Declining funds One of the biggest challenges for the government is to prove the relevance of education, particularly for women. "They see no advantage in being literate. A literate woman cannot get a husband that easily in the village," Dr. Laeef says. Educators say voluntary organizations have been effective, although like government programs, they lack adequate funding to tackle the scale of the problem. Pakistan gets $1 billion yearly in foreign assistance for primary education, UNICEF says, although much of it is poorly used or never reaches the grass-roots level. This year, the country is slated to lose more than $200 million in US funding for basic education and literacy programs in the two most backward provinces, Baluchistan and the North West Frontier. The United States has suspended aid to Pakistan in protest of the country's effort to build nuclear weapons.
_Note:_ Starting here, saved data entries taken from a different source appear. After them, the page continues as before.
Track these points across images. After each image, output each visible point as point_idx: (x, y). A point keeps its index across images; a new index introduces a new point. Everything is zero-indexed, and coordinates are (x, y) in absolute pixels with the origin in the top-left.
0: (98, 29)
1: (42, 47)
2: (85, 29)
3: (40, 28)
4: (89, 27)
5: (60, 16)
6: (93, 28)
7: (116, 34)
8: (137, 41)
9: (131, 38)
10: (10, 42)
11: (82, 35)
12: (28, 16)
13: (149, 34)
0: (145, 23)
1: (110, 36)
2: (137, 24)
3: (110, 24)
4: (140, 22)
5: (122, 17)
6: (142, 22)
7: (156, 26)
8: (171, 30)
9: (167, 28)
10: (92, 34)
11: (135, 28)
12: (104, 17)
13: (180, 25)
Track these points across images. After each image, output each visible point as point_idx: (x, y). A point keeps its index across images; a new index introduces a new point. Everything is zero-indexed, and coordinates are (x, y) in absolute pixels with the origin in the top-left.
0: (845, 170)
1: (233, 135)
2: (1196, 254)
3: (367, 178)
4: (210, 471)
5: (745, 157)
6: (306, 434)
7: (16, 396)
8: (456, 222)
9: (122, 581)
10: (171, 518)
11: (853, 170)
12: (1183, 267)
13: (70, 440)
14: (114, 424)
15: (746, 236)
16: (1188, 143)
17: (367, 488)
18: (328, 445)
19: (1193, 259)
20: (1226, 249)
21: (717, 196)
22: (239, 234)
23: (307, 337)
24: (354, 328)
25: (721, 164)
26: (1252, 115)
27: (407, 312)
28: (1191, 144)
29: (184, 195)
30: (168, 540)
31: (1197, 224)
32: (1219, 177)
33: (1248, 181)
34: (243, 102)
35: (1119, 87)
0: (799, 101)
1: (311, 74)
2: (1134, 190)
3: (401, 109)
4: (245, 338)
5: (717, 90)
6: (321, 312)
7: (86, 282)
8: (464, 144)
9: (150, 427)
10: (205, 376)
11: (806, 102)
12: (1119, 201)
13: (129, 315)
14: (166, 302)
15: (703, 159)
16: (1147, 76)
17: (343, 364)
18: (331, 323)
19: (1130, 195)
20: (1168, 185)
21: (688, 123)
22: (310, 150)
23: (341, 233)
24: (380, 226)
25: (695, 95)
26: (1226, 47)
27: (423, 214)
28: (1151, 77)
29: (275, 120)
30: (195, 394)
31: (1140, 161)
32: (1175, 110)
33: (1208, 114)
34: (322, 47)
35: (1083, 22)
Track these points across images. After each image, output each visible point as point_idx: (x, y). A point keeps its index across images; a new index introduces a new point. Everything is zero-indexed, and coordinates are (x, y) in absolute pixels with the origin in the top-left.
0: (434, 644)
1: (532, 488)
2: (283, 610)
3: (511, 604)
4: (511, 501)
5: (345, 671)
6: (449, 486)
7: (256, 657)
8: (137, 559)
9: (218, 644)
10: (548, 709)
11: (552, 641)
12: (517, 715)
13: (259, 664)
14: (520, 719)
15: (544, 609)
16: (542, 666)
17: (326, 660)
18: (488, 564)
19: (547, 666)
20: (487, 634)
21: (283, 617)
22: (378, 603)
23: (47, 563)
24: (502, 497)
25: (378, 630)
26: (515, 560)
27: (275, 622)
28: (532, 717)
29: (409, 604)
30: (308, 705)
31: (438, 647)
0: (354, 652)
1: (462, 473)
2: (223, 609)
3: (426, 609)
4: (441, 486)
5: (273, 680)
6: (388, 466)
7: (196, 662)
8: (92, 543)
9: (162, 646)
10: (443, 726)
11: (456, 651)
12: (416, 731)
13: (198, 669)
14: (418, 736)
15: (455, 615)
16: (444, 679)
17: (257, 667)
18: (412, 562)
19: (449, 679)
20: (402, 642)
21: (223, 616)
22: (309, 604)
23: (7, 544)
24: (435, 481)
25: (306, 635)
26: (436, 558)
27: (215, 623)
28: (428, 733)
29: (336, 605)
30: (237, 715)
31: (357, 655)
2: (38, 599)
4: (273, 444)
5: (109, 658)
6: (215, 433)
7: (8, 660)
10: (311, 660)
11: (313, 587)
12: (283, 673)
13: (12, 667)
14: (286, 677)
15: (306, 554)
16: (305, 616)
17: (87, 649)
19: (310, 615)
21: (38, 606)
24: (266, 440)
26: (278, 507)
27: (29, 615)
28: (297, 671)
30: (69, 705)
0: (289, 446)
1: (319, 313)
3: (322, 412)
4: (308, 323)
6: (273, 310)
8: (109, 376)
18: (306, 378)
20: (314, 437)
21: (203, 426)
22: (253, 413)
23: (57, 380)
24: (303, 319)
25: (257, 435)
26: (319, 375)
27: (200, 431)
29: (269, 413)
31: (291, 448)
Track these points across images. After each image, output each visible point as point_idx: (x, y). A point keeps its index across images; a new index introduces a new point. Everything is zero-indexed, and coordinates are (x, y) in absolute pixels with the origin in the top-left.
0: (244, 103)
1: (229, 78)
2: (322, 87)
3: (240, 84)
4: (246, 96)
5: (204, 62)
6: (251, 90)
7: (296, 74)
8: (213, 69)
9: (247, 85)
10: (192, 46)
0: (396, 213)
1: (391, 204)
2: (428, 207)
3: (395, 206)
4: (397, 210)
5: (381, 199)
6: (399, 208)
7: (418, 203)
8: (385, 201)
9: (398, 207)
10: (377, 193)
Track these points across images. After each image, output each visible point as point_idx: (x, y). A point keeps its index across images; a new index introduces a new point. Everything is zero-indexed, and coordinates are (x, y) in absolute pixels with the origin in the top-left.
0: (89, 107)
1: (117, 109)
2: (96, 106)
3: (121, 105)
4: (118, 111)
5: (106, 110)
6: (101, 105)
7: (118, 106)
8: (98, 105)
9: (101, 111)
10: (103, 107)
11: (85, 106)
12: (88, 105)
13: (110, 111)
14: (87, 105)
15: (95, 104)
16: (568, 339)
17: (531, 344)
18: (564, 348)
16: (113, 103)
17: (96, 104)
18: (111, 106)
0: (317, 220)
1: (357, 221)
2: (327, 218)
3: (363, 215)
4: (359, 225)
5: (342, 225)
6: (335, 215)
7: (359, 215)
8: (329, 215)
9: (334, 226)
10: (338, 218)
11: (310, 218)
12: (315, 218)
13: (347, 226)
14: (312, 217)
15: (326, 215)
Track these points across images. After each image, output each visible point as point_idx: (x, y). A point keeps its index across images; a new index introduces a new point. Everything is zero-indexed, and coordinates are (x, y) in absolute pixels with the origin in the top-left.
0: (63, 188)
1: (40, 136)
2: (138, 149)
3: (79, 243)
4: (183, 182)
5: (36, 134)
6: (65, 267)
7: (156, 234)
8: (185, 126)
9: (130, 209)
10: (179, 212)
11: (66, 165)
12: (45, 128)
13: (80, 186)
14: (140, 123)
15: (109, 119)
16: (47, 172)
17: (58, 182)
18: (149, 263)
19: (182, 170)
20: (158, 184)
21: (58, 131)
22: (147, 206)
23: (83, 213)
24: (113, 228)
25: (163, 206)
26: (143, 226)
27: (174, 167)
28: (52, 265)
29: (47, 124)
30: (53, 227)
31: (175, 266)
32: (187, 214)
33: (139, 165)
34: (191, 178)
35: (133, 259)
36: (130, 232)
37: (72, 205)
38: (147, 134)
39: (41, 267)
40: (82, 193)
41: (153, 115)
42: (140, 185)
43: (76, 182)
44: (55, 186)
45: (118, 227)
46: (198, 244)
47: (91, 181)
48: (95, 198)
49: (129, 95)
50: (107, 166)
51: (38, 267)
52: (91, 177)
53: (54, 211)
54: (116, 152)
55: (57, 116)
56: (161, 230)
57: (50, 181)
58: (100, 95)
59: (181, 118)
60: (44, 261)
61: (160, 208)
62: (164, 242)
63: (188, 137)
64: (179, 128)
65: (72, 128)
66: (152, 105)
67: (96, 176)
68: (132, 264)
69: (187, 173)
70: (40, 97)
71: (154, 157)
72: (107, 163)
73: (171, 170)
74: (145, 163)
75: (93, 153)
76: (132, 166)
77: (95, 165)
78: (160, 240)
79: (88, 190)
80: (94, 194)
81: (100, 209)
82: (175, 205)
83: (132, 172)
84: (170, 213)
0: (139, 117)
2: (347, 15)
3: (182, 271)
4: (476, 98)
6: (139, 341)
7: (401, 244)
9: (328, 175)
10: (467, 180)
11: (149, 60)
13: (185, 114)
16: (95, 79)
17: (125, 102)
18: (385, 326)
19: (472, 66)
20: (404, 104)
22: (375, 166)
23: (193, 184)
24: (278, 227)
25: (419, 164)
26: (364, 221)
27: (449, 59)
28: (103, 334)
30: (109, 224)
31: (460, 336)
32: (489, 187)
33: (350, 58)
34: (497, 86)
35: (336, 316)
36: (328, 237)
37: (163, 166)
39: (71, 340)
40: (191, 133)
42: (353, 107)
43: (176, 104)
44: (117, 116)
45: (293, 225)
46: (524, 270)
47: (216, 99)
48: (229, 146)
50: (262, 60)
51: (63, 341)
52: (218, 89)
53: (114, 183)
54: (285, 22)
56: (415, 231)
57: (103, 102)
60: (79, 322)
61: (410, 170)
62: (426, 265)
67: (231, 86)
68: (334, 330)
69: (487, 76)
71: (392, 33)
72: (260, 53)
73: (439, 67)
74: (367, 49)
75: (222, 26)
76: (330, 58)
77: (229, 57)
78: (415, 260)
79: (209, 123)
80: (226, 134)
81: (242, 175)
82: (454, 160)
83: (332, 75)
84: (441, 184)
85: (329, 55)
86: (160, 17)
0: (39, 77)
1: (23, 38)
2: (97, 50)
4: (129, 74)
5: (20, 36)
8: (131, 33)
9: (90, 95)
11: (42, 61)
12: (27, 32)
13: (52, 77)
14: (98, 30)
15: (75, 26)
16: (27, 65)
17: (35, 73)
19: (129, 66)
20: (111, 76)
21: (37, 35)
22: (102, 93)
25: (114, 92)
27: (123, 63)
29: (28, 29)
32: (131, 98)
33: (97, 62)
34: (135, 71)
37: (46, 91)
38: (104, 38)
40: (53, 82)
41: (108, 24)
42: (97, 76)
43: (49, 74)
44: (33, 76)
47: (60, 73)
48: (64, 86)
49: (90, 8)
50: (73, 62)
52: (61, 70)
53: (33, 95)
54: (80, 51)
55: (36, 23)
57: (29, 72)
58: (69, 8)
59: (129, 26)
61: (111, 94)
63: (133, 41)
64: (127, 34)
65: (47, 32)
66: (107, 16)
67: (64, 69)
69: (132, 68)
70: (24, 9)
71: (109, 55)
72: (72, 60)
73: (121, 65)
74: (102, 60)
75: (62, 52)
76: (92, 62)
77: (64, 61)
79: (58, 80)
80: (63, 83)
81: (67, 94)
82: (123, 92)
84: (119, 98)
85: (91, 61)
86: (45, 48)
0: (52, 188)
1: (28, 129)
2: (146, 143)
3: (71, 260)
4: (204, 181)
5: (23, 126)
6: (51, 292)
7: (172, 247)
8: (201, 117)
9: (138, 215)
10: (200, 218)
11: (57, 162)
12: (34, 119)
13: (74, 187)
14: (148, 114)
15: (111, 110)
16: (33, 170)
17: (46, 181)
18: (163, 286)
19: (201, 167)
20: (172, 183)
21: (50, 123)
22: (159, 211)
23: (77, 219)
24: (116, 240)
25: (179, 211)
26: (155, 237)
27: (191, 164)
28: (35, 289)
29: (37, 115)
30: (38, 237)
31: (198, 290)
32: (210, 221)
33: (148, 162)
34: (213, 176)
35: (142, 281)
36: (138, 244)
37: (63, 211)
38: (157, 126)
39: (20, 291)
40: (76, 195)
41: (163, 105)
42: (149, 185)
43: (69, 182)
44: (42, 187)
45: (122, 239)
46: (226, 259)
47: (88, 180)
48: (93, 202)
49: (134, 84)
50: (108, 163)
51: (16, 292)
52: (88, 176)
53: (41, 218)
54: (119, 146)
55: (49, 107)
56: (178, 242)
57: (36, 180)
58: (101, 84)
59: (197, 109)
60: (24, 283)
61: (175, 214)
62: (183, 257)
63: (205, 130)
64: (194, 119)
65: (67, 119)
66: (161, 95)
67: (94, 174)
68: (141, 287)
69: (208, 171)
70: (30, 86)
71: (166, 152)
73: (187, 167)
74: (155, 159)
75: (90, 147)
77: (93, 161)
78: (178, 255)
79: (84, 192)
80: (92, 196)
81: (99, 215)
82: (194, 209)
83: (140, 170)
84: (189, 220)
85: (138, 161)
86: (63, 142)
Meanwhile, an illiterate Pakistan slips further behind the rest of the world economically, and for those who can afford it, the collapsing government education system has spawned a growing network of private schools. To provide their children the status of private education as well as better school buildings and materials, more and more parents are footing tuition bills. Rab Nawaz teaches in a government-run school in Rawalpindi. But his two children attend private school, where there are smaller classes and better facilities, he says. "There are so many students in the government schools. This school has fewer students, is neat and clean, and has more security," he says. "If they give quality education, we will pay."